Duplicate the lines below, character for character, from the line containing "Using the rule" up to and including the line containing "Answer: approximately 0°", and output only those lines.

===== Material supplied =====

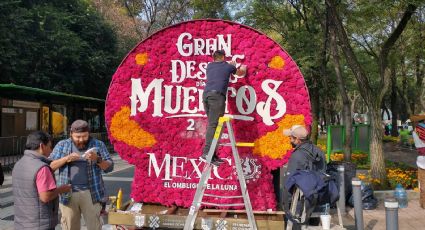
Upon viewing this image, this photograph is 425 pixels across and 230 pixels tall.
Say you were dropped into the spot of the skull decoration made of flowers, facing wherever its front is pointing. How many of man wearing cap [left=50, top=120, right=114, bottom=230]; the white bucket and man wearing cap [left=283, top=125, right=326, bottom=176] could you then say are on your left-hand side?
2

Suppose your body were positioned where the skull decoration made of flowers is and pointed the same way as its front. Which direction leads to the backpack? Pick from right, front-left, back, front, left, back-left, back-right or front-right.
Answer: left

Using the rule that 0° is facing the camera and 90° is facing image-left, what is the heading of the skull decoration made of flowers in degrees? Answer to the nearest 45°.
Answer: approximately 0°

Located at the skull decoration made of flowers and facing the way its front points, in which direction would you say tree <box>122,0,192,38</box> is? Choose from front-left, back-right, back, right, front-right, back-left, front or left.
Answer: back

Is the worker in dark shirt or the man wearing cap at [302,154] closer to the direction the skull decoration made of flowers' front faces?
the worker in dark shirt

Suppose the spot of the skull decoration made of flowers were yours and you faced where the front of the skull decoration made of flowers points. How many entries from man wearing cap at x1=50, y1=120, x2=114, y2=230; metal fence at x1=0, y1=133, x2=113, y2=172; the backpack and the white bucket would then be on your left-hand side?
2

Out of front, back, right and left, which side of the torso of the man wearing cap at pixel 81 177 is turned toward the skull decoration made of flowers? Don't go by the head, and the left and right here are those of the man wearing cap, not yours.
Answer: left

=====

Solution to the exercise:
Using the rule that 0° is facing the camera and 90° is facing image-left, what is the heading of the skull decoration made of flowers in degrees? Answer to the nearest 45°.
Answer: approximately 0°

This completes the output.